# [Document excerpt]
--

Dear readers—first, a comment about this publication.
“Notes on Adventure” was born in mid-February, at the tail end of my teen trip to Mexico.
While excitedly journaling about my travel plans for the upcoming year—flying to Argentina, biking around the western USA—I had a realization: my life has always centered around “adventure.” Even education, my greatest passion, has come through the lens of adventure. If I’m a slave to anything, it’s this.
Here’s my journal entry from that day:
On the flight back from Mexico, I penned Education ➡ Adventure. The ball was rolling. I began filling more journal pages and gathering a small horde of used books. Every time I sat down at my laptop with a cup of coffee, words magically appeared from my fingertips.
These moments in which “the dam has burst” are rare in my writing life, and by now, I know they must be obeyed. So I’m riding the wave and seeing where it takes me.
At the same time, I’m purposefully trying to write in a few diverse modes: memoir, travelogue, critical analysis, book review, interview. Recent posts have been long—approaching Substack’s email length limit—so I will also diversify in the direction of brevity, which I believe many readers appreciate. (That begins today!)
I’m still unsure of what will come of all this—perhaps a book, perhaps something else—but regardless of the product, the process feels right.
Right now, we have 100 subscribers. I have no intention of monetizing this publication; your attention matters most. Comments matter, too. Whether you comment publicly or write me privately, your feedback is appreciated.
Thanks for following along, and now back to the show.
IN RECENT YEARS, a strange moment has repeated itself.
I’m out on some adventure—hiking or biking or running or traveling—and I cross paths with a dad.
He’s around my age. He has a child (or children) and what I assume to be a wife. They’re on some family outing: a short hike, camping trip, or family vacation.
The dad looks stressed, frustrated, or exhausted.
He and I make eye contact for a brief moment.
In his eyes, I see desire.
Desire for the freedom I enjoy to move quickly—through the mountains or the cities—as an unadulterated adult.
Desire for the lack of demands placed upon me by dependents and partners, for my lack of a 50-hour work-week.
Desire for how I can read books without interruption, care for my body, see my friends.
Then the moment ends. We go our separate ways. And I think about what just happened.
Of course, I have no idea what that dad was actually thinking.
Of course, I don’t see the beautiful moments he enjoys with his family, his quiet satisfaction, his gratification.
Of course, such reveries say nothing about this stranger—and so much about my values, my fears, my self-image.
I could have that dad’s life. I could prioritize it. I could make those decisions. I could find out what I’m missing.
But in the end, I choose adventure.
Not starting a family, not investing in a place, not owning a home. Just adventure.
Where does this drive come from? Why does it persist?
Do I believe that to live “the good life,” I must accumulate a large number of “authentic experiences”—and “authenticity” is only to be found in the ever-changing world-at-large, not in the predictable safety of home and career?
Do I revere “intrinsic motivation” to a fault? Do I avoid painful investments today which may pay dividends tomorrow because I don’t feel “motivated?”
Do I belong to a cult of personal growth? Am I alienated by capital?
Am I addicted to the oohs and aahs I receive after telling people about my plans for the year? Am I playing a status game? Adventure, the new hot commodity. No longer is it “He who dies with the most toys, wins.” It’s “He who dies with the most adventures under his belt, wins.” Do I just want to win?

--

[Page-level text extractions]
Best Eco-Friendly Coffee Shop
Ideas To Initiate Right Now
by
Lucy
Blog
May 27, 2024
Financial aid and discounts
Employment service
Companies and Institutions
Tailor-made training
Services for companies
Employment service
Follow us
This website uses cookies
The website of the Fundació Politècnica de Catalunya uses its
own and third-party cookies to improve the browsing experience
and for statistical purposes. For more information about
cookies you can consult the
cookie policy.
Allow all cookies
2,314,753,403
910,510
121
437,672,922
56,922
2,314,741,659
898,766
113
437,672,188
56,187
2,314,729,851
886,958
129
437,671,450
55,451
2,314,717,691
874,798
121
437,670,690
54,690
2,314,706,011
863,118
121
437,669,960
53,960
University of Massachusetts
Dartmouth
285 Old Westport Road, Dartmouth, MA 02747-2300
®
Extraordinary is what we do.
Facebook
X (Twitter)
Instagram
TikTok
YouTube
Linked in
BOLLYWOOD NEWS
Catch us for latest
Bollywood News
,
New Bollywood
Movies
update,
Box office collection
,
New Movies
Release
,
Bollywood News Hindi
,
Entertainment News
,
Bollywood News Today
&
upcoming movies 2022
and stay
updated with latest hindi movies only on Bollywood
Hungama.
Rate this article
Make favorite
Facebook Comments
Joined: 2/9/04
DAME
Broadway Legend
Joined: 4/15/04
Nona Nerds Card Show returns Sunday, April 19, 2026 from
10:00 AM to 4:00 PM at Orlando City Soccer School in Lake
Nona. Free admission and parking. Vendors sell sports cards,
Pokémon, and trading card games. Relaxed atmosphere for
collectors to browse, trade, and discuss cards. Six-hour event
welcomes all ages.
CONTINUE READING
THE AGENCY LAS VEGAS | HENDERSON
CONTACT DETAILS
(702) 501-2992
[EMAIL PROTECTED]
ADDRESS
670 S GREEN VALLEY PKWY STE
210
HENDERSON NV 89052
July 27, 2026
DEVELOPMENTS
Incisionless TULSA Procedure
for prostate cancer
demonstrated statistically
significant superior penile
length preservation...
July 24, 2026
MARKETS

--

# [Exercise tasks]
[1] List the modes of writing the essay on adventure says the author is purposefully trying to write in.
[2] Output the rows, beginning at their first line and stopping after the line that has "This website uses cookies".
The essay and the rows have no connection to each other.

# [Answers for each item]
[1]
- memoir
- travelogue
- critical analysis
- book review
- interview

[2]
Best Eco-Friendly Coffee Shop
Ideas To Initiate Right Now
by
Lucy
Blog
May 27, 2024
Financial aid and discounts
Employment service
Companies and Institutions
Tailor-made training
Services for companies
Employment service
Follow us
This website uses cookies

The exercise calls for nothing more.